[Items from a data source]
- - - -

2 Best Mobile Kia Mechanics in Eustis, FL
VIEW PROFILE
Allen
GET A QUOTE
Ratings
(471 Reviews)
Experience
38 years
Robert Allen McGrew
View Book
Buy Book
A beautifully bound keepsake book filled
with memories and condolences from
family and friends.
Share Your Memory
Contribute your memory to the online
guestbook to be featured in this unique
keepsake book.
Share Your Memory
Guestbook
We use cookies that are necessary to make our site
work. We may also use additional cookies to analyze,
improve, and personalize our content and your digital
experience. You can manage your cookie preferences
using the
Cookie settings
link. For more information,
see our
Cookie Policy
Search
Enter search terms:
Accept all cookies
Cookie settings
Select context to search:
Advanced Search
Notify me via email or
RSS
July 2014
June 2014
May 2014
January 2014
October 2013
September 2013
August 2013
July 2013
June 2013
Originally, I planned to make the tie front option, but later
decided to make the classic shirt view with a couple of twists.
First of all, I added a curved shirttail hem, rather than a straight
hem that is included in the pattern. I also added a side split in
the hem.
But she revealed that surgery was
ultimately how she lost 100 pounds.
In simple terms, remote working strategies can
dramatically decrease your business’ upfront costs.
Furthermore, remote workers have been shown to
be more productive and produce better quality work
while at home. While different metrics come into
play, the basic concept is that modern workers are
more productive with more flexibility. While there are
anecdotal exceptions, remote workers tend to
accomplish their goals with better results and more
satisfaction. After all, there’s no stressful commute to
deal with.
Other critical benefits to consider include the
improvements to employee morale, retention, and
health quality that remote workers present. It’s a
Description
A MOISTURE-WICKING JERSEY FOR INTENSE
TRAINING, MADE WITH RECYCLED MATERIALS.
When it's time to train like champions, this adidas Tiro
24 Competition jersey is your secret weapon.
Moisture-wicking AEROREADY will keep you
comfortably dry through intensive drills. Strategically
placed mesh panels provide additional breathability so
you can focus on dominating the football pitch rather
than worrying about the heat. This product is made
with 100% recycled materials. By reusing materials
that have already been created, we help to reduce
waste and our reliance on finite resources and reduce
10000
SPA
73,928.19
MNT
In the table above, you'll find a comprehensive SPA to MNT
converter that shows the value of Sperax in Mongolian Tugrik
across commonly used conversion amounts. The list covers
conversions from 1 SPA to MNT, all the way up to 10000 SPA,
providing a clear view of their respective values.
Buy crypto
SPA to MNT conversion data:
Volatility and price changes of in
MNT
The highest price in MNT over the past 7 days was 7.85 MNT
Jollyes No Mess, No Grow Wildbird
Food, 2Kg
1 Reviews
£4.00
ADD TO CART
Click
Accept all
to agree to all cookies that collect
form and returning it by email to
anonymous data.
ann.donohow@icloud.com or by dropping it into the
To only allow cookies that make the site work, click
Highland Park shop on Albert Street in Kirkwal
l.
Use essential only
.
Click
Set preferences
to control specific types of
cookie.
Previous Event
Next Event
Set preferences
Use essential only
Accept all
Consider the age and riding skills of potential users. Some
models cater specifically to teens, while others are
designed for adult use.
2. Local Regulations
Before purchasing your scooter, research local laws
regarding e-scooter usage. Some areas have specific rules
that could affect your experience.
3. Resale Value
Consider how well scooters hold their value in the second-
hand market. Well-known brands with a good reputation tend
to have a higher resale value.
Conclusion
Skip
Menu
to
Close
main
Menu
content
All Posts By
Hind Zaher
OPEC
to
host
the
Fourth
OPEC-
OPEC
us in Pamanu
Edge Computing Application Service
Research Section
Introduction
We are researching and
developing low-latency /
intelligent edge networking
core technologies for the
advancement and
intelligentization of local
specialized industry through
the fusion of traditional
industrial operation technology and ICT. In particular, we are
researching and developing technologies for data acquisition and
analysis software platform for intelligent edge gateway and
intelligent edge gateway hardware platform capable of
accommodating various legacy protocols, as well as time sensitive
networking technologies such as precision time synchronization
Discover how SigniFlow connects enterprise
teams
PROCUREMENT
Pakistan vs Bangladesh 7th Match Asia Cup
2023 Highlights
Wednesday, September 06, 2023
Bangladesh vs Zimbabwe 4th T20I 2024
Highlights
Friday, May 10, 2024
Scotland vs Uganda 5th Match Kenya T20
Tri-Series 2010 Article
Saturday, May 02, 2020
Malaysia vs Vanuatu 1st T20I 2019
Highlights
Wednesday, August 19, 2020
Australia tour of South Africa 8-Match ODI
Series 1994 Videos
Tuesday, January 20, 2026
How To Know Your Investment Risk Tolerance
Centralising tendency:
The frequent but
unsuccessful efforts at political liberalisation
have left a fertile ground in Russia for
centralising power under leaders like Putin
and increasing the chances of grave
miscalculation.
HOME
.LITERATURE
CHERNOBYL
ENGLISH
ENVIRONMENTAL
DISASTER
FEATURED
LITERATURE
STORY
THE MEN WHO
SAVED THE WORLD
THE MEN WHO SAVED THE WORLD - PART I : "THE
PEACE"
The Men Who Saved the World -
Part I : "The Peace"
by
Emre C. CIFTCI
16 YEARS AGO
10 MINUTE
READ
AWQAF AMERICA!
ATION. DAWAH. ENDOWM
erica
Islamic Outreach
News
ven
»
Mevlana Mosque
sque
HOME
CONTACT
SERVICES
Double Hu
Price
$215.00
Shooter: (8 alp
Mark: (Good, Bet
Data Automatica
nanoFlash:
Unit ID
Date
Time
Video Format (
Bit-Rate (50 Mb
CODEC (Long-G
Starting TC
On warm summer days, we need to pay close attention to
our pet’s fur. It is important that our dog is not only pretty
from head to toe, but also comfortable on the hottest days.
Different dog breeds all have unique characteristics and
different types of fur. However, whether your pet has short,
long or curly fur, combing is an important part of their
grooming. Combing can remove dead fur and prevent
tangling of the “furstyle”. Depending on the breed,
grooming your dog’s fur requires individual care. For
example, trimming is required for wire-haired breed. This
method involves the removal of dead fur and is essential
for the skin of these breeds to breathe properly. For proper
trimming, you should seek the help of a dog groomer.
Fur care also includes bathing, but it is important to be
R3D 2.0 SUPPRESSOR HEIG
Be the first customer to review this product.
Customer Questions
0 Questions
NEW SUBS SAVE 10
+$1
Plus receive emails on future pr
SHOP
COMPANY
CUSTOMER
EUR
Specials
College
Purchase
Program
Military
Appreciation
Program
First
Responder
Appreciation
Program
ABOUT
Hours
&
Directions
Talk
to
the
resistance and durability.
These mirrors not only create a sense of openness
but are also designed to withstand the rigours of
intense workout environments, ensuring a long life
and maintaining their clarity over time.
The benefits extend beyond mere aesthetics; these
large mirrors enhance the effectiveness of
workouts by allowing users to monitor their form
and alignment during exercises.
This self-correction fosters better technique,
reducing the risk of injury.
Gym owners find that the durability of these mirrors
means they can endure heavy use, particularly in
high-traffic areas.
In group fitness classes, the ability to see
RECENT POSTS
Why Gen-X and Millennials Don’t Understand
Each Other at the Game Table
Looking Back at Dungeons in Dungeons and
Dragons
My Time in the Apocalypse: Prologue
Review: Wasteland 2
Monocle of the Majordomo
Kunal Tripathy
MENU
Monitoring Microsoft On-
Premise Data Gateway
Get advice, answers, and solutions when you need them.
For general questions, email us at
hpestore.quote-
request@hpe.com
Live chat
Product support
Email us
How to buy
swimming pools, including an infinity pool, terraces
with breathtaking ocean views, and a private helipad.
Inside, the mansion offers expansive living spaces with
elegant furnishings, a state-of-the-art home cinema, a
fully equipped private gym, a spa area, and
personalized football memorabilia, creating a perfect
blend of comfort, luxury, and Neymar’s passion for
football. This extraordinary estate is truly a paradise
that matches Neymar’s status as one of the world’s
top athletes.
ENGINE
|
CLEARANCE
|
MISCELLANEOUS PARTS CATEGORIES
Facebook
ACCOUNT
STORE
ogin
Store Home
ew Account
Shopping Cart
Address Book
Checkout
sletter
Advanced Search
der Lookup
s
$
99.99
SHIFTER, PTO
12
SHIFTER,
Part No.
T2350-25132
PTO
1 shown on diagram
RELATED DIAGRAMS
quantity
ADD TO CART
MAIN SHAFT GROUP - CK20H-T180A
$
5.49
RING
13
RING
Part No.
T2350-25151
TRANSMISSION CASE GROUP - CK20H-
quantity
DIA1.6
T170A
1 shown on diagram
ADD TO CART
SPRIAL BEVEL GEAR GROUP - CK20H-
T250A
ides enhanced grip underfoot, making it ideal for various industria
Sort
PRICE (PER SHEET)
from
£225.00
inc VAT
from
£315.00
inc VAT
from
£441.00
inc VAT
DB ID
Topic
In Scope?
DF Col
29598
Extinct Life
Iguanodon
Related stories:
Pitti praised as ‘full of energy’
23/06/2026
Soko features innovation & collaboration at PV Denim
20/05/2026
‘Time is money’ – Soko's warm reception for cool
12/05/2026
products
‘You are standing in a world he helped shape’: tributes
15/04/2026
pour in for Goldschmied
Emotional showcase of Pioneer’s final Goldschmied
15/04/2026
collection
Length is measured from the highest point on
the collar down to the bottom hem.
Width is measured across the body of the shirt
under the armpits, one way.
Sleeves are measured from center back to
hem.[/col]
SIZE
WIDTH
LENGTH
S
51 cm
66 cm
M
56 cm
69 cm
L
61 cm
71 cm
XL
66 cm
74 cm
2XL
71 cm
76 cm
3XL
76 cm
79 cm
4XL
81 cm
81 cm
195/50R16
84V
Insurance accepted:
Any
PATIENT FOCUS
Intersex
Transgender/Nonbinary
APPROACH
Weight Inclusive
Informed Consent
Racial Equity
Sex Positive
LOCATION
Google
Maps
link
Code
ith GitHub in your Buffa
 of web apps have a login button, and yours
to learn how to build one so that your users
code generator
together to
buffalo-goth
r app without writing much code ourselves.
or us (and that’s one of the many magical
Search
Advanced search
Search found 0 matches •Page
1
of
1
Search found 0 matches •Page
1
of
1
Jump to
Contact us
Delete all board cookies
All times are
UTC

- - - -

What is being asked
Locate the word "designed" in the records above, and return each line that has it.

Response below
designed for adult use.
but are also designed to withstand the rigours of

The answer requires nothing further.